In the aftermath of the First World War, much of America was playing it safe. Social criticism and modern arts were restricted or banished from many of the nation's cultural institutions, including universities. In response, a small band of unconventional thinkers—including historian Charles Beard, philosopher John Dewey, and economists Thorstein Veblen and James Harvey Robinson—imagined an educational venue where they could freely present and discuss their ideas without censure, and where dialogue could take place between intellectuals and the general public. In 1919, they published a brochure listing their lectures and opened The New School to all "intelligent men and women." In addition to studying the "grave social, political, economic, and educational problems of the day," students could prepare for careers in teaching, journalism, public policy administration, and labor organization."

I mean, whether or not it's a serious contender vs. Columbia, well I don't know, but it's an amazing place and at the moment I'm just kind of liking that they like me.

PS - The New School is home to the Parsons School of Design. Yeah, you know what that means.

3/11/2008

this time tomorrow

In some ways, I think I've outgrown Wes Andersen and that makes a part of me very, very sad. I was watching "The Darjeeling Limited" the other day, and it just didn't give me the same sort of all-consuming joy I felt the first time I watched "Rushmore" and felt like the movie was made just for me.

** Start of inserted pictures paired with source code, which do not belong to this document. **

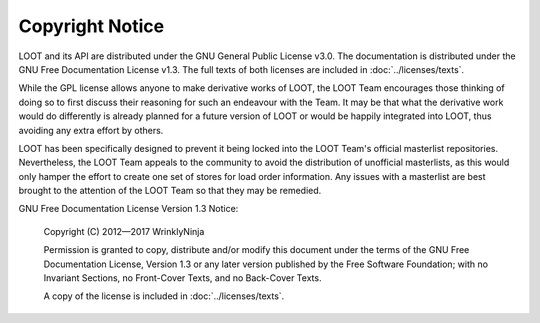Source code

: ****************
Copyright Notice
****************

LOOT and its API are distributed under the GNU General Public License v3.0. The documentation is distributed under the GNU Free Documentation License v1.3. The full texts of both licenses are included in :doc:`../licenses/texts`.

While the GPL license allows anyone to make derivative works of LOOT, the LOOT Team encourages those thinking of doing so to first discuss their reasoning for such an endeavour with the Team. It may be that what the derivative work would do differently is already planned for a future version of LOOT or would be happily integrated into LOOT, thus avoiding any extra effort by others.

LOOT has been specifically designed to prevent it being locked into the LOOT Team's official masterlist repositories. Nevertheless, the LOOT Team appeals to the community to avoid the distribution of unofficial masterlists, as this would only hamper the effort to create one set of stores for load order information. Any issues with a masterlist are best brought to the attention of the LOOT Team so that they may be remedied.

GNU Free Documentation License Version 1.3 Notice:

  Copyright (C) 2012—2017 WrinklyNinja

  Permission is granted to copy, distribute and/or modify this document under the terms of the GNU Free Documentation License, Version 1.3 or any later version published by the Free Software Foundation; with no Invariant Sections, no Front-Cover Texts, and no Back-Cover Texts.

  A copy of the license is included in :doc:`../licenses/texts`.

No no, I didn't hate it or anything of the sort. It just felt the same. A good sameness, but the same nonetheless.

What I will say, though, is that Wes and I still share a deep, deep love for The Kinks. A love that I think is reinforced every time I see a scene from a Wes Andersen film in which he manages to place a Kinks song in the absolute absolute perfect perfect place. And makes me love "__(insert incredible song here)___" thirty thousand times more than before. This generally goes for Wes's treatment of Stones and Zombies songs too, but the Kinks, well, they hold a special place.

3/09/2008

when I don't feel like using my words

I started a Tumblr! I'm psyched! Less like a blog, more like an e-moleskine ... that I can post to from my phone. Woot! My Tumblr

are what you eat

i cooked some purple cabbage the other night and couldn't help but notice that it matched my outfit.

please

I've been single for what, three weeks now? I'm already dreading it.

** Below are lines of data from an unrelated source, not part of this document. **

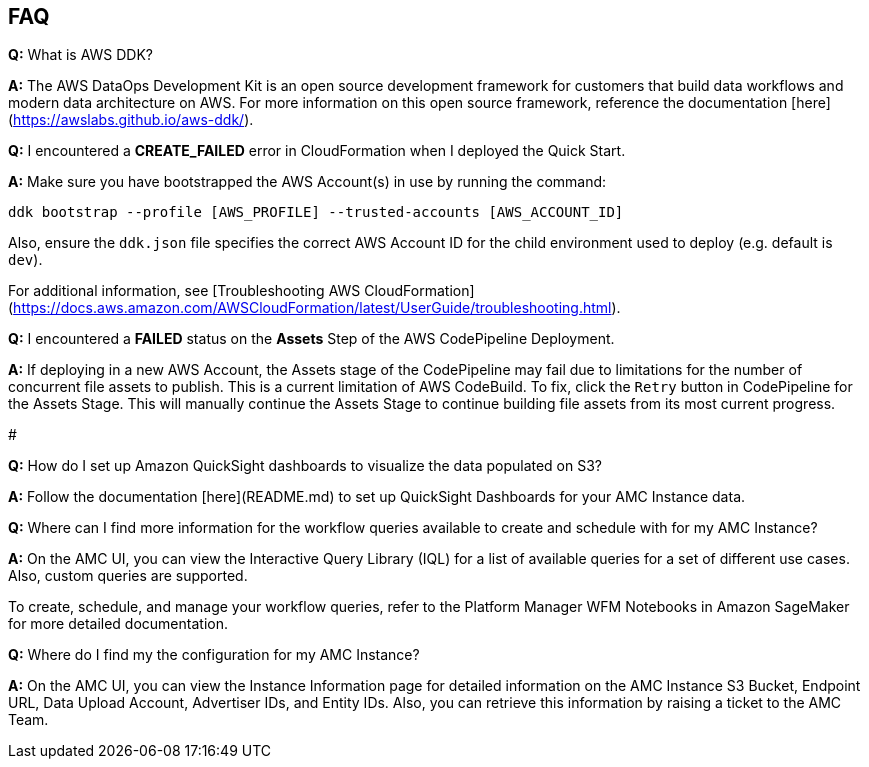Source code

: == FAQ


*Q:* What is AWS DDK?

*A:* The AWS DataOps Development Kit is an open source development framework for customers that build data workflows and modern data architecture on AWS. For more information on this open source framework, reference the documentation [here](https://awslabs.github.io/aws-ddk/).


*Q:* I encountered a *CREATE_FAILED* error in CloudFormation when I deployed the Quick Start.

*A:* Make sure you have bootstrapped the AWS Account(s) in use by running the command:

`ddk bootstrap --profile [AWS_PROFILE] --trusted-accounts [AWS_ACCOUNT_ID]`

Also, ensure the `ddk.json` file specifies the correct AWS Account ID for the child environment used to deploy (e.g. default is `dev`).

For additional information, see [Troubleshooting AWS CloudFormation](https://docs.aws.amazon.com/AWSCloudFormation/latest/UserGuide/troubleshooting.html).


*Q:* I encountered a *FAILED* status on the *Assets* Step of the AWS CodePipeline Deployment.

*A:* If deploying in a new AWS Account, the Assets stage of the CodePipeline may fail due to limitations for the number of concurrent file assets to publish. This is a current limitation of AWS CodeBuild. To fix, click the `Retry` button in CodePipeline for the Assets Stage. This will manually continue the Assets Stage to continue building file assets from its most current progress.

#

*Q:* How do I set up Amazon QuickSight dashboards to visualize the data populated on S3?

*A:* Follow the documentation [here](README.md) to set up QuickSight Dashboards for your AMC Instance data.


*Q:* Where can I find more information for the workflow queries available to create and schedule with for my AMC Instance?

*A:* On the AMC UI, you can view the Interactive Query Library (IQL) for a list of available queries for a set of different use cases. Also, custom queries are supported.

To create, schedule, and manage your workflow queries, refer to the Platform Manager WFM Notebooks in Amazon SageMaker for more detailed documentation.


*Q:* Where do I find my the configuration for my AMC Instance?

*A:* On the AMC UI, you can view the Instance Information page for detailed information on the AMC Instance S3 Bucket, Endpoint URL, Data Upload Account, Advertiser IDs, and Entity IDs. Also, you can retrieve this information by raising a ticket to the AMC Team.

Guy walks into bar. Feels need to put hands on me. I give "Get le fuck off" look. He goes. Comes back. While apologizing for touching me, touches me again. Manages to go touch all of my friends soon after.

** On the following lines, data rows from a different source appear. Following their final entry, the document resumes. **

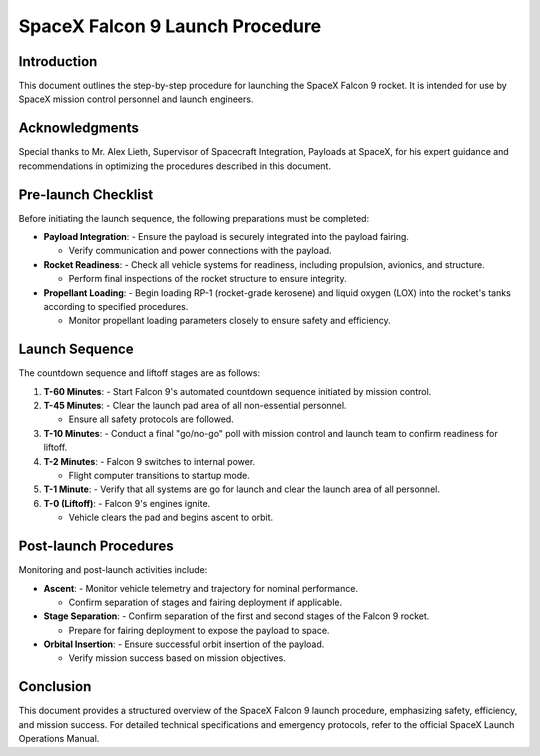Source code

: ==========================
SpaceX Falcon 9 Launch Procedure
==========================

Introduction
------------
This document outlines the step-by-step procedure for launching the SpaceX Falcon 9 rocket. It is intended for use by SpaceX mission control personnel and launch engineers.

Acknowledgments
---------------
Special thanks to Mr. Alex Lieth, Supervisor of Spacecraft Integration, Payloads at SpaceX, for his expert guidance and recommendations in optimizing the procedures described in this document.

Pre-launch Checklist
-----------------------
Before initiating the launch sequence, the following preparations must be completed:

- **Payload Integration**:
  - Ensure the payload is securely integrated into the payload fairing.
  
  - Verify communication and power connections with the payload.

- **Rocket Readiness**:
  - Check all vehicle systems for readiness, including propulsion, avionics, and structure.
  
  - Perform final inspections of the rocket structure to ensure integrity.

- **Propellant Loading**:
  - Begin loading RP-1 (rocket-grade kerosene) and liquid oxygen (LOX) into the rocket's tanks according to specified procedures.
  
  - Monitor propellant loading parameters closely to ensure safety and efficiency.

Launch Sequence
----------------
The countdown sequence and liftoff stages are as follows:

1. **T-60 Minutes**:
   - Start Falcon 9's automated countdown sequence initiated by mission control.

2. **T-45 Minutes**:
   - Clear the launch pad area of all non-essential personnel.
   
   - Ensure all safety protocols are followed.

3. **T-10 Minutes**:
   - Conduct a final "go/no-go" poll with mission control and launch team to confirm readiness for liftoff.

4. **T-2 Minutes**:
   - Falcon 9 switches to internal power.
   
   - Flight computer transitions to startup mode.

5. **T-1 Minute**:
   - Verify that all systems are go for launch and clear the launch area of all personnel.

6. **T-0 (Liftoff)**:
   - Falcon 9's engines ignite.
   
   - Vehicle clears the pad and begins ascent to orbit.

Post-launch Procedures
-----------------------
Monitoring and post-launch activities include:

- **Ascent**:
  - Monitor vehicle telemetry and trajectory for nominal performance.
  
  - Confirm separation of stages and fairing deployment if applicable.

- **Stage Separation**:
  - Confirm separation of the first and second stages of the Falcon 9 rocket.
  
  - Prepare for fairing deployment to expose the payload to space.

- **Orbital Insertion**:
  - Ensure successful orbit insertion of the payload.
  
  - Verify mission success based on mission objectives.

.. table:: Falcon 9 Launch Checklist

   +-----------------------+------------------------------------------+
   | **Launch Phase**      | **Tasks to Complete**                    |
   +=======================+==========================================+
   | Pre-launch            | Payload integration                       |
   +-----------------------+------------------------------------------+
   |                       | Rocket readiness                          |
   +-----------------------+------------------------------------------+
   |                       | Propellant loading                        |
   +-----------------------+------------------------------------------+
   | Launch Sequence       | T-60 Minutes: Initiate countdown          |
   +-----------------------+------------------------------------------+
   |                       | T-45 Minutes: Clear launch pad            |
   +-----------------------+------------------------------------------+
   |                       | T-10 Minutes: Final poll for liftoff      |
   +-----------------------+------------------------------------------+
   | Post-launch           | Monitor ascent and trajectory             |
   +-----------------------+------------------------------------------+
   |                       | Confirm stage separation                  |
   +-----------------------+------------------------------------------+
   |                       | Verify orbital insertion                  |
   +-----------------------+------------------------------------------+

.. image:: electricalinterfaces.jpeg

Conclusion
-----------
This document provides a structured overview of the SpaceX Falcon 9 launch procedure, emphasizing safety, efficiency, and mission success. For detailed technical specifications and emergency protocols, refer to the official SpaceX Launch Operations Manual.

.. |SpaceX| replace:: SpaceX
.. _SpaceX: https://www.spacex.com/
.. |SpaceX Falcon Payload User's Guide| replace:: SpaceX Falcon Payload User's Guide
.. _SpaceX Falcon Payload User's Guide: https://www.spacex.com/media/falcon-users-guide-2021-09.pdf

I get out of the cab in front of my house. Drunk dudes yelling "Hey baby wanna come with us? Baby come with us yeah"

And the worst part is, I'm pretty sure they have the potential to get even douchier in new york. that special kind of brooklyn douchey on top of your traditional, popped collar douchebag. Oi.

I'ma go eat some thin mints and get my hope back.

3/01/2008

grillz

i went to target today and bought a toothbrush. this toothbrush tells me it's special because it has this special bristly "Tongue & Cheek Cleaner!" on the back. Isn't a toothbrush already one big tongue and cheek cleaner? Yes. But I bought it anyway.